The Iliad Book 4
This book starts on Mount Olympus. Zeus calls an assembly of the gods because he is angry about what is going on near Troy. He accuses Athena and Hera of protecting Menelaus and Aphrodite of protecting Paris. These three goddesses are essentially still battling for the golden apple He announces that because Paris left the battle the victory should go to Menelaus. He then asks the assembled deities whether the war should continue or should the wealth and Helen be handed over to Menelaus.
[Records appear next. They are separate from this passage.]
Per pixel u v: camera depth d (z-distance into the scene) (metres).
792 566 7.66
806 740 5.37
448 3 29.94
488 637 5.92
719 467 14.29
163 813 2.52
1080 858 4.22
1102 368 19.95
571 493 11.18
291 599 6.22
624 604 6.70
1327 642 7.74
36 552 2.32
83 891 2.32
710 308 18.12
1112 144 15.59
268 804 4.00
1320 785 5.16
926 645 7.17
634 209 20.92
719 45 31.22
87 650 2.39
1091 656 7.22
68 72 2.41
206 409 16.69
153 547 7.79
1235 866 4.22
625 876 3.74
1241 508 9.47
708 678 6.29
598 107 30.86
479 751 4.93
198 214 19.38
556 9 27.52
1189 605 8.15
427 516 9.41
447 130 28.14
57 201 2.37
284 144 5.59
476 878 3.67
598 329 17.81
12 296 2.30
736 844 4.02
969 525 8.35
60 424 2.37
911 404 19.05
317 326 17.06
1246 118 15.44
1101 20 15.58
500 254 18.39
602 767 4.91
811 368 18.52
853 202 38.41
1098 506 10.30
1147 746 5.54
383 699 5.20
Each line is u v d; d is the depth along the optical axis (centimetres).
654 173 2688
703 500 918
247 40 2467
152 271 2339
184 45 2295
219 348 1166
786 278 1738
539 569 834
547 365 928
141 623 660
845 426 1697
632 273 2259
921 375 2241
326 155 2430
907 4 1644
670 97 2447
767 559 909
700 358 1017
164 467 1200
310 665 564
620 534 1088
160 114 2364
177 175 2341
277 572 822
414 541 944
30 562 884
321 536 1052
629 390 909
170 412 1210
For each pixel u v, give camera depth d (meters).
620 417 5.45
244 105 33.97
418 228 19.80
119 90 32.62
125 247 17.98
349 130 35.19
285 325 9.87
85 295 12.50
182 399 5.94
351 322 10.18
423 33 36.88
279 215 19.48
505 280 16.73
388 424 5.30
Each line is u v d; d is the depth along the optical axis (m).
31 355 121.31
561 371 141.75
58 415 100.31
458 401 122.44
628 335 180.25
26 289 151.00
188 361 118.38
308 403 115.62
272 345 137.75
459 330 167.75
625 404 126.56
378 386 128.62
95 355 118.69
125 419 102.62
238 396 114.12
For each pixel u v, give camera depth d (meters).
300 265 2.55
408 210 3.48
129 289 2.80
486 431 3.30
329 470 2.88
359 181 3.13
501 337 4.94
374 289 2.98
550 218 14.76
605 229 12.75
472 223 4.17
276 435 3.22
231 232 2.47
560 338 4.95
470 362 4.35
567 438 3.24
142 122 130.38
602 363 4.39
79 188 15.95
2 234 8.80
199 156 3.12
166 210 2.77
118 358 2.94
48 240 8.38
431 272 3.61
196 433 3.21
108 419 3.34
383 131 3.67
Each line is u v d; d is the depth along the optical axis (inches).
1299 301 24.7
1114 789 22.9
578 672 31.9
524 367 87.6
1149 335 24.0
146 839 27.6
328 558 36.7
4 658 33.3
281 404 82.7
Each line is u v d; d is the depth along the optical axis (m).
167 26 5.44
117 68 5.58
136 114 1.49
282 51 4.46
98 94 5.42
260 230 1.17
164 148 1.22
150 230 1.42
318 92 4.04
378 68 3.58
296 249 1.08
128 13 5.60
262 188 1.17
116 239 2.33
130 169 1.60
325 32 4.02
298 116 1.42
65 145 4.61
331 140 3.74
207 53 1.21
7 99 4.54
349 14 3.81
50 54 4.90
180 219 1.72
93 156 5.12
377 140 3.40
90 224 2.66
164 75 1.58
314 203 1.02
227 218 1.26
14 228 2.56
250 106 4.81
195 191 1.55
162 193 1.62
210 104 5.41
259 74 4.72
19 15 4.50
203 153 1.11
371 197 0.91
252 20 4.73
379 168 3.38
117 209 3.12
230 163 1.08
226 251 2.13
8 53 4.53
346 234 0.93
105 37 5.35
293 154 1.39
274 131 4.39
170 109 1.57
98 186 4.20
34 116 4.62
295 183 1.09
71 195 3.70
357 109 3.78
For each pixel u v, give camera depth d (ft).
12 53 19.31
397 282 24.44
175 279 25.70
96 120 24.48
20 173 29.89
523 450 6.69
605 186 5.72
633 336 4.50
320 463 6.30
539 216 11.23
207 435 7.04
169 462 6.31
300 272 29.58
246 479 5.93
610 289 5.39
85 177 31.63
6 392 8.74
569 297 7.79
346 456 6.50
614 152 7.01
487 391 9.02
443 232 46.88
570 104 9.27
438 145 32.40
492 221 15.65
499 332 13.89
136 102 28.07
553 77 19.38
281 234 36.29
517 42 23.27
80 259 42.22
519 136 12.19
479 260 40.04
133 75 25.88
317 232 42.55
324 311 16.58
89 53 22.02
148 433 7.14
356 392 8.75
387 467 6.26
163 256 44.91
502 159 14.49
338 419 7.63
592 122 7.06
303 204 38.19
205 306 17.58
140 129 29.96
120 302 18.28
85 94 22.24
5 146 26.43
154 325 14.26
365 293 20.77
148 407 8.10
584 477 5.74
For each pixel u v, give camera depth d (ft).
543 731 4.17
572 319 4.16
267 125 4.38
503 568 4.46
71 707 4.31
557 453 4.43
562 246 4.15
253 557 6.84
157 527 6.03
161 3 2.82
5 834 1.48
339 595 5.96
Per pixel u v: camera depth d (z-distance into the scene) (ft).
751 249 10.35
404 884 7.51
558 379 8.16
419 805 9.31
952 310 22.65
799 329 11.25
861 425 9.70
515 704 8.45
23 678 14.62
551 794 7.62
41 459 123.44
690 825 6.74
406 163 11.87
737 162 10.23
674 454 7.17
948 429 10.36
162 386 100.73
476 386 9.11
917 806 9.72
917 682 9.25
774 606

Hera gets very angry at the prospect of the Greeks being slighted, Zeus becomes very upset with Hera and asks her if she remembers all the sacrifices the Trojans have made on her behalf and tells her to do as she pleases but to beware:
"Whenever I am bent on tearing down some city
Filled with men you love - to please myself -
Never attempt to thwart my fury, Hera
give me my way. For I, I gave you this
All of my own free will but hardly willing. No,
Of all the cities under the sun and starry skies,
wherever men who walk the earth have dwelled,
I honor sacred Ilium most with my immortal heart." Book 4, lines 47-54
Hera offers the Greek cities of Argos, Sparta and Mycenae in exchange and appeals to Zeus so that they may yield to each other. They decide that the Trojans are going to break the truce for a temporary triumph. Zeus sends Athena, flung like a falling star, to cause this.
Athena, disguised like a Trojan, finds the archer Pandarus to shoot an arrow at Menelaus. Pandarus shoots his arrow at Menelaus and hits. This arrow pierces Menelaus' clothing but does not wound him fatally, even though the blood comes gushing out. Agamemnon swears that Priam and the Trojans must die because they have broken an oath. Menelaus speaks to his brother and tries to calm him, pointing out that the wound is not fatal Agamemnon calls the healer Machaon to tend to Menelaus.
Agamemnon, meanwhile, stirs up the Greeks. He yells at the Greeks who are running from the ensuing battle, calling them cowards. Then, he goes from captain to captain encouraging them and telling them that Zeus won't protect the Trojans because they are oath breakers. He tells Idomeneus, who is strong as a boar, to "Drink deep of battle." Book 4 line 301
The Greek army moves forward like a heavy surf and the Trojans are like flocks of sheep. Ares inspires them and the armies clash. Antilochus kills the first Trojan, whom a companion attempts to save only to be cut down by Agenor. Diomedes kills a man, followed by Odysseus' first kill. The Trojans, with Hector, begin to move back, frightened by the spectacle, but Apollo inspires them to maintain their position. The two lines clash and intermix in war.